After a Senator Used a Picture of Luke Skywalker Riding a Tauntaun During a Speech Railing Against the Green New Deal, Mark Hamill's Response Is All of Us
United States Senate via johniarandola/Twitter

Same, Luke. Same.

Senator Mike Lee (R-UT) gave an utterly bizarre speech on the Senate floor Tuesday afternoon mocking the Green New Deal by invoking an image from Star Wars: The Empire Strikes Back.

Lee presented an image of Luke Skywalker riding a tauntaun - the camelesque animal on Hoth that Skywalker slaughtered to shelter Han Solo - to make an argument against adopting climate-friendly policies.


“I rise today to consider the Green New Deal, with the seriousness it deserves,” Lee said. “In a future without air travel, how are we supposed to get around the vast expanses of, say, Alaska, during the winter? I’ll tell you how. Tauntauns, Mr. President.”
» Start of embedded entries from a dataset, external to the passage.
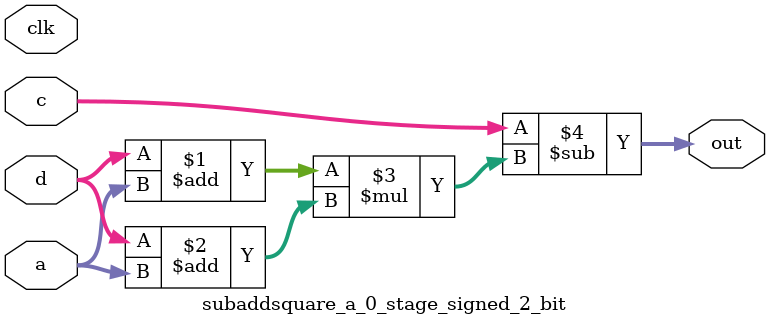
<source format=sv>
(* use_dsp = "yes" *) module subaddsquare_a_0_stage_signed_2_bit(
	input signed [1:0] a,
	input signed [1:0] c,
	input signed [1:0] d,
	output [1:0] out,
	input clk);

	assign out = c - ((d + a) * (d + a));
endmodule

</source>
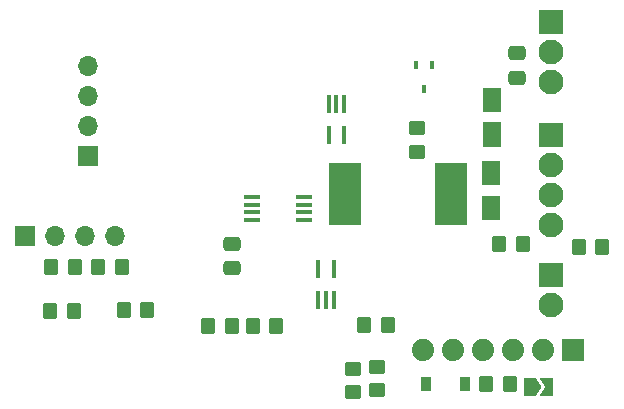
<source format=gbr>
%TF.GenerationSoftware,KiCad,Pcbnew,6.0.11-2627ca5db0~126~ubuntu22.04.1*%
%TF.CreationDate,2023-03-03T15:37:04-05:00*%
%TF.ProjectId,lin-fan-control,6c696e2d-6661-46e2-9d63-6f6e74726f6c,1.0*%
%TF.SameCoordinates,Original*%
%TF.FileFunction,Soldermask,Bot*%
%TF.FilePolarity,Negative*%
%FSLAX46Y46*%
G04 Gerber Fmt 4.6, Leading zero omitted, Abs format (unit mm)*
G04 Created by KiCad (PCBNEW 6.0.11-2627ca5db0~126~ubuntu22.04.1) date 2023-03-03 15:37:04*
%MOMM*%
%LPD*%
G01*
G04 APERTURE LIST*
G04 Aperture macros list*
%AMRoundRect*
0 Rectangle with rounded corners*
0 $1 Rounding radius*
0 $2 $3 $4 $5 $6 $7 $8 $9 X,Y pos of 4 corners*
0 Add a 4 corners polygon primitive as box body*
4,1,4,$2,$3,$4,$5,$6,$7,$8,$9,$2,$3,0*
0 Add four circle primitives for the rounded corners*
1,1,$1+$1,$2,$3*
1,1,$1+$1,$4,$5*
1,1,$1+$1,$6,$7*
1,1,$1+$1,$8,$9*
0 Add four rect primitives between the rounded corners*
20,1,$1+$1,$2,$3,$4,$5,0*
20,1,$1+$1,$4,$5,$6,$7,0*
20,1,$1+$1,$6,$7,$8,$9,0*
20,1,$1+$1,$8,$9,$2,$3,0*%
%AMFreePoly0*
4,1,6,1.000000,0.000000,0.500000,-0.750000,-0.500000,-0.750000,-0.500000,0.750000,0.500000,0.750000,1.000000,0.000000,1.000000,0.000000,$1*%
%AMFreePoly1*
4,1,6,0.500000,-0.750000,-0.650000,-0.750000,-0.150000,0.000000,-0.650000,0.750000,0.500000,0.750000,0.500000,-0.750000,0.500000,-0.750000,$1*%
G04 Aperture macros list end*
%ADD10O,1.700000X1.700000*%
%ADD11R,1.700000X1.700000*%
%ADD12R,1.879600X1.879600*%
%ADD13C,1.879600*%
%ADD14RoundRect,0.250000X-0.350000X-0.450000X0.350000X-0.450000X0.350000X0.450000X-0.350000X0.450000X0*%
%ADD15R,2.100000X2.100000*%
%ADD16C,2.100000*%
%ADD17FreePoly0,0.000000*%
%ADD18FreePoly1,0.000000*%
%ADD19R,0.900000X1.200000*%
%ADD20R,0.400000X1.500000*%
%ADD21R,0.450000X0.700000*%
%ADD22R,1.500000X1.500000*%
%ADD23FreePoly0,270.000000*%
%ADD24FreePoly0,90.000000*%
%ADD25RoundRect,0.250000X0.350000X0.450000X-0.350000X0.450000X-0.350000X-0.450000X0.350000X-0.450000X0*%
%ADD26RoundRect,0.250000X0.475000X-0.337500X0.475000X0.337500X-0.475000X0.337500X-0.475000X-0.337500X0*%
%ADD27R,1.450000X0.450000*%
%ADD28R,2.794000X5.257800*%
%ADD29RoundRect,0.250000X-0.450000X0.350000X-0.450000X-0.350000X0.450000X-0.350000X0.450000X0.350000X0*%
%ADD30RoundRect,0.250000X-0.475000X0.337500X-0.475000X-0.337500X0.475000X-0.337500X0.475000X0.337500X0*%
%ADD31RoundRect,0.250000X0.450000X-0.350000X0.450000X0.350000X-0.450000X0.350000X-0.450000X-0.350000X0*%
G04 APERTURE END LIST*
D10*
%TO.C,U3*%
X185450000Y-67730000D03*
X185450000Y-70270000D03*
X185450000Y-72810000D03*
D11*
X185450000Y-75350000D03*
%TD*%
D12*
%TO.C,J1*%
X226520000Y-91800000D03*
D13*
X223980000Y-91800000D03*
X221440000Y-91800000D03*
X218900000Y-91800000D03*
X216360000Y-91800000D03*
X213820000Y-91800000D03*
%TD*%
D14*
%TO.C,R6*%
X219200000Y-94700000D03*
X221200000Y-94700000D03*
%TD*%
D11*
%TO.C,J2*%
X180150000Y-82100000D03*
D10*
X182690000Y-82100000D03*
X185230000Y-82100000D03*
X187770000Y-82100000D03*
%TD*%
D15*
%TO.C,J5*%
X224675000Y-85450000D03*
D16*
X224675000Y-87990000D03*
%TD*%
D17*
%TO.C,JP1*%
X222940000Y-94900000D03*
D18*
X224390000Y-94900000D03*
%TD*%
D15*
%TO.C,J4*%
X224675000Y-73535000D03*
D16*
X224675000Y-76075000D03*
X224675000Y-78615000D03*
X224675000Y-81155000D03*
%TD*%
D19*
%TO.C,D2*%
X217400000Y-94620000D03*
X214100000Y-94620000D03*
%TD*%
D15*
%TO.C,J3*%
X224700000Y-64000000D03*
D16*
X224700000Y-66540000D03*
X224700000Y-69080000D03*
%TD*%
D14*
%TO.C,R26*%
X208900000Y-89675000D03*
X210900000Y-89675000D03*
%TD*%
D20*
%TO.C,U9*%
X206300000Y-87550000D03*
X205650000Y-87550000D03*
X205000000Y-87550000D03*
X205000000Y-84890000D03*
X206300000Y-84890000D03*
%TD*%
D21*
%TO.C,D4*%
X213275000Y-67650000D03*
X214575000Y-67650000D03*
X213925000Y-69650000D03*
%TD*%
D22*
%TO.C,JP7*%
X219625000Y-77075000D03*
X219625000Y-79475000D03*
D23*
X219625000Y-76275000D03*
D24*
X219625000Y-80275000D03*
%TD*%
D14*
%TO.C,R3*%
X195650000Y-89750000D03*
X197650000Y-89750000D03*
%TD*%
%TO.C,R7*%
X182400000Y-84725000D03*
X184400000Y-84725000D03*
%TD*%
D25*
%TO.C,R4*%
X201425000Y-89750000D03*
X199425000Y-89750000D03*
%TD*%
%TO.C,R20*%
X222325000Y-82775000D03*
X220325000Y-82775000D03*
%TD*%
D26*
%TO.C,C2*%
X221775000Y-68750000D03*
X221775000Y-66675000D03*
%TD*%
D14*
%TO.C,R8*%
X186375000Y-84775000D03*
X188375000Y-84775000D03*
%TD*%
D27*
%TO.C,U10*%
X203775000Y-78825000D03*
X203775000Y-79475000D03*
X203775000Y-80125000D03*
X203775000Y-80775000D03*
X199375000Y-80775000D03*
X199375000Y-80125000D03*
X199375000Y-79475000D03*
X199375000Y-78825000D03*
%TD*%
D22*
%TO.C,JP6*%
X219675000Y-73275000D03*
X219675000Y-70875000D03*
D23*
X219675000Y-70075000D03*
D24*
X219675000Y-74075000D03*
%TD*%
D14*
%TO.C,R9*%
X182300000Y-88450000D03*
X184300000Y-88450000D03*
%TD*%
D28*
%TO.C,R23*%
X216200000Y-78550000D03*
X207284600Y-78550000D03*
%TD*%
D25*
%TO.C,R19*%
X229050000Y-83100000D03*
X227050000Y-83100000D03*
%TD*%
D20*
%TO.C,U6*%
X205875000Y-70945000D03*
X206525000Y-70945000D03*
X207175000Y-70945000D03*
X207175000Y-73605000D03*
X205875000Y-73605000D03*
%TD*%
D29*
%TO.C,R22*%
X213325000Y-72975000D03*
X213325000Y-74975000D03*
%TD*%
D25*
%TO.C,R10*%
X190525000Y-88425000D03*
X188525000Y-88425000D03*
%TD*%
D30*
%TO.C,C13*%
X197700000Y-82800000D03*
X197700000Y-84875000D03*
%TD*%
D31*
%TO.C,R29*%
X207900000Y-95350000D03*
X207900000Y-93350000D03*
%TD*%
%TO.C,R27*%
X210000000Y-95200000D03*
X210000000Y-93200000D03*
%TD*%
M02*

</source>
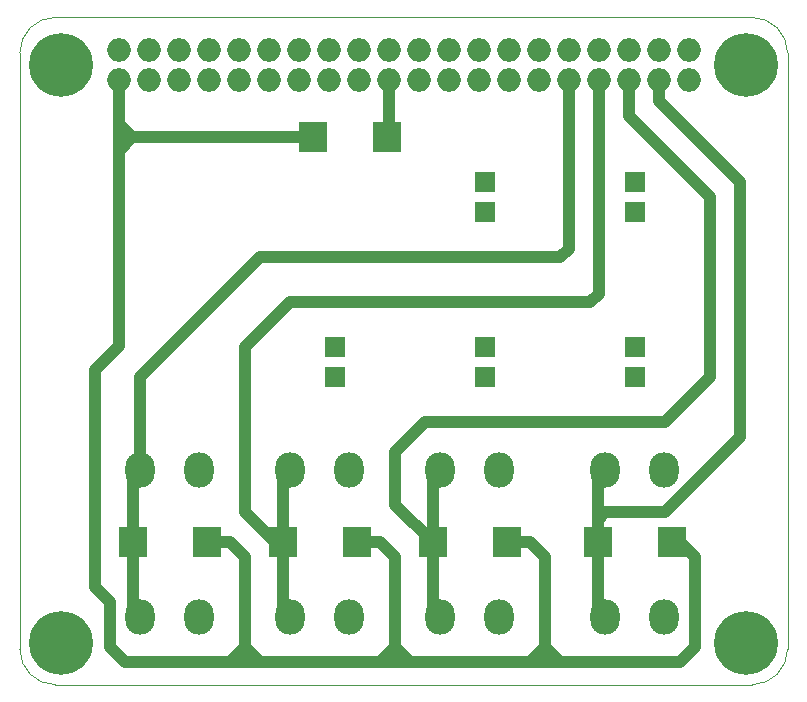
<source format=gbr>
%TF.GenerationSoftware,KiCad,Pcbnew,4.0.7*%
%TF.CreationDate,2018-01-22T14:26:12+01:00*%
%TF.ProjectId,RPi_Hat,5250695F4861742E6B696361645F7063,rev?*%
%TF.FileFunction,Copper,L2,Bot,Signal*%
%FSLAX46Y46*%
G04 Gerber Fmt 4.6, Leading zero omitted, Abs format (unit mm)*
G04 Created by KiCad (PCBNEW 4.0.7) date 01/22/18 14:26:12*
%MOMM*%
%LPD*%
G01*
G04 APERTURE LIST*
%ADD10C,0.050000*%
%ADD11C,0.100000*%
%ADD12C,5.400000*%
%ADD13O,2.000000X2.000000*%
%ADD14R,1.800000X1.800000*%
%ADD15R,2.400000X2.500000*%
%ADD16O,2.500000X3.000000*%
%ADD17C,1.000000*%
G04 APERTURE END LIST*
D10*
D11*
X55070000Y-48260000D02*
X114070000Y-48260000D01*
X117070000Y-51260000D02*
G75*
G03X114070000Y-48260000I-3000000J0D01*
G01*
X55070000Y-48260000D02*
G75*
G03X52070000Y-51260000I0J-3000000D01*
G01*
X117070000Y-51260000D02*
X117070000Y-101760000D01*
X52070000Y-93980000D02*
X52070000Y-63500000D01*
X114070000Y-104760000D02*
G75*
G03X117070000Y-101760000I0J3000000D01*
G01*
X52070000Y-101760000D02*
G75*
G03X55070000Y-104760000I3000000J0D01*
G01*
X52070000Y-86260000D02*
X52070000Y-101760000D01*
X52070000Y-51260000D02*
X52070000Y-67260000D01*
X55070000Y-104760000D02*
X114070000Y-104760000D01*
D12*
X113570000Y-52260000D03*
X113570000Y-101260000D03*
X55570000Y-101260000D03*
X55570000Y-52260000D03*
D13*
X60440000Y-53530000D03*
X60440000Y-50990000D03*
X62980000Y-53530000D03*
X62980000Y-50990000D03*
X65520000Y-53530000D03*
X65520000Y-50990000D03*
X68060000Y-53530000D03*
X68060000Y-50990000D03*
X70600000Y-53530000D03*
X70600000Y-50990000D03*
X73140000Y-53530000D03*
X73140000Y-50990000D03*
X75680000Y-53530000D03*
X75680000Y-50990000D03*
X78220000Y-53530000D03*
X78220000Y-50990000D03*
X80760000Y-53530000D03*
X80760000Y-50990000D03*
X83300000Y-53530000D03*
X83300000Y-50990000D03*
X85840000Y-53530000D03*
X85840000Y-50990000D03*
X88380000Y-53530000D03*
X88380000Y-50990000D03*
X90920000Y-53530000D03*
X90920000Y-50990000D03*
X93460000Y-53530000D03*
X93460000Y-50990000D03*
X96000000Y-53530000D03*
X96000000Y-50990000D03*
X98540000Y-53530000D03*
X98540000Y-50990000D03*
X101080000Y-53530000D03*
X101080000Y-50990000D03*
X103620000Y-53530000D03*
X103620000Y-50990000D03*
X106160000Y-53530000D03*
X106160000Y-50990000D03*
X108700000Y-53530000D03*
X108700000Y-50990000D03*
D14*
X104140000Y-64770000D03*
X104140000Y-62230000D03*
X91440000Y-64770000D03*
X91440000Y-62230000D03*
X104140000Y-78740000D03*
X104140000Y-76200000D03*
X91440000Y-78740000D03*
X91440000Y-76200000D03*
X78740000Y-78740000D03*
X78740000Y-76200000D03*
D15*
X100990000Y-92710000D03*
X107290000Y-92710000D03*
X87020000Y-92710000D03*
X93320000Y-92710000D03*
X74320000Y-92710000D03*
X80620000Y-92710000D03*
X61620000Y-92710000D03*
X67920000Y-92710000D03*
X76860000Y-58420000D03*
X83160000Y-58420000D03*
D16*
X101600000Y-86560000D03*
X106600000Y-86560000D03*
X101600000Y-99060000D03*
X106600000Y-99060000D03*
X87630000Y-86560000D03*
X92630000Y-86560000D03*
X87630000Y-99060000D03*
X92630000Y-99060000D03*
X74930000Y-86560000D03*
X79930000Y-86560000D03*
X74930000Y-99060000D03*
X79930000Y-99060000D03*
X62230000Y-86560000D03*
X67230000Y-86560000D03*
X62230000Y-99060000D03*
X67230000Y-99060000D03*
D17*
X106680000Y-102870000D02*
X66040000Y-102870000D01*
X61595000Y-58420000D02*
X60440000Y-59575000D01*
X76860000Y-58420000D02*
X61595000Y-58420000D01*
X61595000Y-58420000D02*
X60440000Y-57265000D01*
X58420000Y-96520000D02*
X58420000Y-78105000D01*
X59690000Y-101600000D02*
X59690000Y-97790000D01*
X59690000Y-97790000D02*
X58420000Y-96520000D01*
X66040000Y-102870000D02*
X60960000Y-102870000D01*
X60960000Y-102870000D02*
X59690000Y-101600000D01*
X60440000Y-76085000D02*
X60440000Y-59575000D01*
X58420000Y-78105000D02*
X60440000Y-76085000D01*
X69850000Y-102870000D02*
X68580000Y-102870000D01*
X71120000Y-101600000D02*
X69850000Y-102870000D01*
X68580000Y-102870000D02*
X66040000Y-102870000D01*
X60440000Y-59575000D02*
X60440000Y-57265000D01*
X60440000Y-57265000D02*
X60440000Y-53530000D01*
X107290000Y-92710000D02*
X107950000Y-92710000D01*
X107950000Y-92710000D02*
X109220000Y-93980000D01*
X109220000Y-93980000D02*
X109220000Y-101600000D01*
X109220000Y-101600000D02*
X107950000Y-102870000D01*
X107950000Y-102870000D02*
X106680000Y-102870000D01*
X96520000Y-101600000D02*
X97790000Y-102870000D01*
X97790000Y-102870000D02*
X106680000Y-102870000D01*
X95250000Y-102870000D02*
X85090000Y-102870000D01*
X95250000Y-92710000D02*
X96520000Y-93980000D01*
X96520000Y-93980000D02*
X96520000Y-101600000D01*
X96520000Y-101600000D02*
X95250000Y-102870000D01*
X93320000Y-92710000D02*
X95250000Y-92710000D01*
X85090000Y-102870000D02*
X83820000Y-101600000D01*
X80620000Y-92710000D02*
X82550000Y-92710000D01*
X69850000Y-92710000D02*
X71120000Y-93980000D01*
X71120000Y-93980000D02*
X71120000Y-101600000D01*
X71120000Y-101600000D02*
X72390000Y-102870000D01*
X72390000Y-102870000D02*
X81280000Y-102870000D01*
X69850000Y-92710000D02*
X67920000Y-92710000D01*
X82550000Y-102870000D02*
X81280000Y-102870000D01*
X83820000Y-101600000D02*
X82550000Y-102870000D01*
X83820000Y-93980000D02*
X83820000Y-101600000D01*
X82550000Y-92710000D02*
X83820000Y-93980000D01*
X83300000Y-53530000D02*
X83300000Y-58280000D01*
X83300000Y-58280000D02*
X83160000Y-58420000D01*
X100990000Y-92710000D02*
X100990000Y-87170000D01*
X100990000Y-87170000D02*
X101600000Y-86560000D01*
X100990000Y-92710000D02*
X100990000Y-98450000D01*
X100990000Y-98450000D02*
X101600000Y-99060000D01*
X113030000Y-78740000D02*
X113030000Y-83820000D01*
X106160000Y-55360000D02*
X113030000Y-62230000D01*
X113030000Y-62230000D02*
X113030000Y-78740000D01*
X106160000Y-53530000D02*
X106160000Y-55360000D01*
X100990000Y-90780000D02*
X100990000Y-92710000D01*
X101600000Y-90170000D02*
X100990000Y-90780000D01*
X106680000Y-90170000D02*
X101600000Y-90170000D01*
X113030000Y-83820000D02*
X106680000Y-90170000D01*
X100990000Y-92710000D02*
X100330000Y-92710000D01*
X61620000Y-92710000D02*
X61620000Y-87170000D01*
X61620000Y-87170000D02*
X62230000Y-86560000D01*
X62230000Y-86560000D02*
X62230000Y-78740000D01*
X98540000Y-67830000D02*
X98540000Y-53530000D01*
X97790000Y-68580000D02*
X98540000Y-67830000D01*
X72390000Y-68580000D02*
X97790000Y-68580000D01*
X62230000Y-78740000D02*
X72390000Y-68580000D01*
X61620000Y-96520000D02*
X61620000Y-98450000D01*
X61620000Y-98450000D02*
X62230000Y-99060000D01*
X61620000Y-92710000D02*
X60960000Y-92710000D01*
X61620000Y-92710000D02*
X61620000Y-96520000D01*
X61620000Y-98450000D02*
X62230000Y-99060000D01*
X74320000Y-92710000D02*
X74320000Y-87170000D01*
X74320000Y-87170000D02*
X74930000Y-86560000D01*
X74320000Y-92710000D02*
X73660000Y-92710000D01*
X73660000Y-92710000D02*
X71120000Y-90170000D01*
X101080000Y-71640000D02*
X101080000Y-53530000D01*
X100330000Y-72390000D02*
X101080000Y-71640000D01*
X74930000Y-72390000D02*
X100330000Y-72390000D01*
X71120000Y-76200000D02*
X74930000Y-72390000D01*
X71120000Y-90170000D02*
X71120000Y-76200000D01*
X74320000Y-92710000D02*
X74320000Y-98450000D01*
X74320000Y-98450000D02*
X74930000Y-99060000D01*
X87020000Y-92710000D02*
X87020000Y-87170000D01*
X87020000Y-87170000D02*
X87630000Y-86560000D01*
X103620000Y-53530000D02*
X103620000Y-56630000D01*
X83820000Y-89510000D02*
X87020000Y-92710000D01*
X83820000Y-85090000D02*
X83820000Y-89510000D01*
X86360000Y-82550000D02*
X83820000Y-85090000D01*
X106680000Y-82550000D02*
X86360000Y-82550000D01*
X110490000Y-78740000D02*
X106680000Y-82550000D01*
X110490000Y-63500000D02*
X110490000Y-78740000D01*
X103620000Y-56630000D02*
X110490000Y-63500000D01*
X87020000Y-92710000D02*
X86360000Y-92710000D01*
X87020000Y-92710000D02*
X87020000Y-98450000D01*
X87020000Y-98450000D02*
X87630000Y-99060000D01*
X87020000Y-98450000D02*
X87630000Y-99060000D01*
M02*

</source>
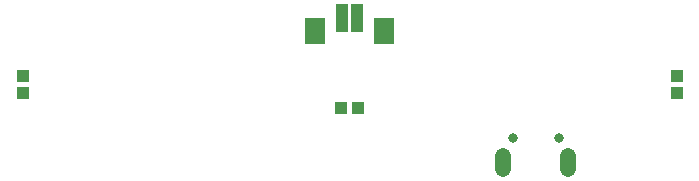
<source format=gts>
G75*
G70*
%OFA0B0*%
%FSLAX24Y24*%
%IPPOS*%
%LPD*%
%AMOC8*
5,1,8,0,0,1.08239X$1,22.5*
%
%ADD10R,0.0395X0.0395*%
%ADD11R,0.0395X0.0946*%
%ADD12R,0.0671X0.0867*%
%ADD13C,0.0316*%
%ADD14C,0.0517*%
D10*
X002300Y004305D03*
X002300Y004895D03*
X012905Y003800D03*
X013495Y003800D03*
X024100Y004305D03*
X024100Y004895D03*
D11*
X013456Y006800D03*
X012944Y006800D03*
D12*
X012039Y006367D03*
X014361Y006367D03*
D13*
X018632Y002827D03*
X020168Y002827D03*
D14*
X020493Y002218D02*
X020493Y001782D01*
X018307Y001782D02*
X018307Y002218D01*
M02*

</source>
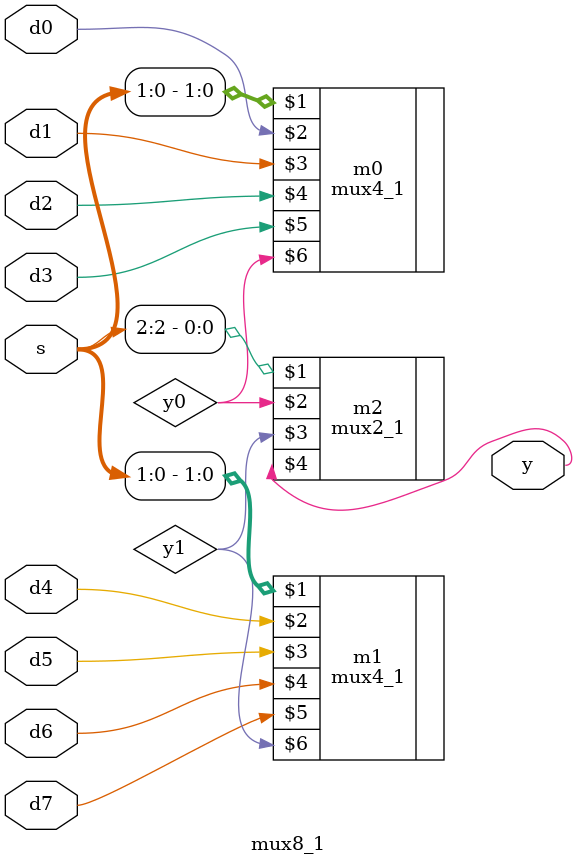
<source format=sv>
module mux8_1(
    input logic [2:0] s,
    input logic d0, d1, d2, d3, d4, d5, d6, d7,
    output logic y);

    logic y0, y1;

    mux4_1 m0(s[1:0], d0, d1, d2, d3, y0);
    mux4_1 m1(s[1:0], d4, d5, d6, d7, y1);
    mux2_1 m2(s[2], y0, y1, y);
endmodule

</source>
Despite ruining Empire, Lee might be onto something. In the future, Balto and his canine buddies might be extinct due to climate change. But I digress.

“Not only are Tauntauns carbon-neutral,” Lee continued, “but according to a report a long time ago and issued far, far away, they may even be fully recyclable and usable for their warmth on a cold night.”

Lee did not offer any evidence to support his claim about tauntauns and their hypothetical carbon footprint.

Lee and the climate-denying GOP might not think that climate change deserves to be taken seriously (they are the only major political party in the world who refuse to accept the science), but the rest of the planet certainly does.

According to the United Nation's Intergovernmental Panel on Climate Change (IPCC), located on Earth, humanity has about 12 years to change its habits or we risk irreversible climate catastrophe. Their latest report aligns with thousands of studies and reports going back decades warning about the hazards of continued carbon pollution.

Nevertheless, Lee's tenuous analogy was noticed by Mark Hamill, who starred as Skywalker in the Star Wars saga, and he struggled to accept that this really happened.

"Please tell me this is photoshopped," Hamill tweeted.

Nope. It is real, and there is a force at work, for sure.

Lee's joke stinks.

Though maybe he was going for some cosmic whataboutism.

People are frustrated - not only with Congress's lack of meaningful action on climate change but with Republicans' belligerent denial of the facts as well.

Those fossil fuel bucks are sweet, man.

Here is an excerpt latest from the IPCC because facts matter.

"The report finds that limiting global warming to 1.5°C would require “rapid and far-reaching” transitions in land, energy, industry, buildings, transport, and cities. Global net human-caused emissions of carbon dioxide (CO2) would need to fall by about 45 percent from 2010 levels by 2030, reaching ‘net zero’ around 2050. This means that any remaining emissions would need to be balanced by removing CO2 from the air."

A global increase of two degrees Celsius is considered by most scientists to be a 'point of no return' for the climate. Estimates from the Trump administration predict a rise in global temperatures by as much as 4C by the end of the century if humanity continues to dump carbon into the environment at our current rate.

Incidentally, the Senate held a symbolic vote on the Green New Deal - which is really just a set of goals, not policy - Tuesday afternoon. It failed. Go figure.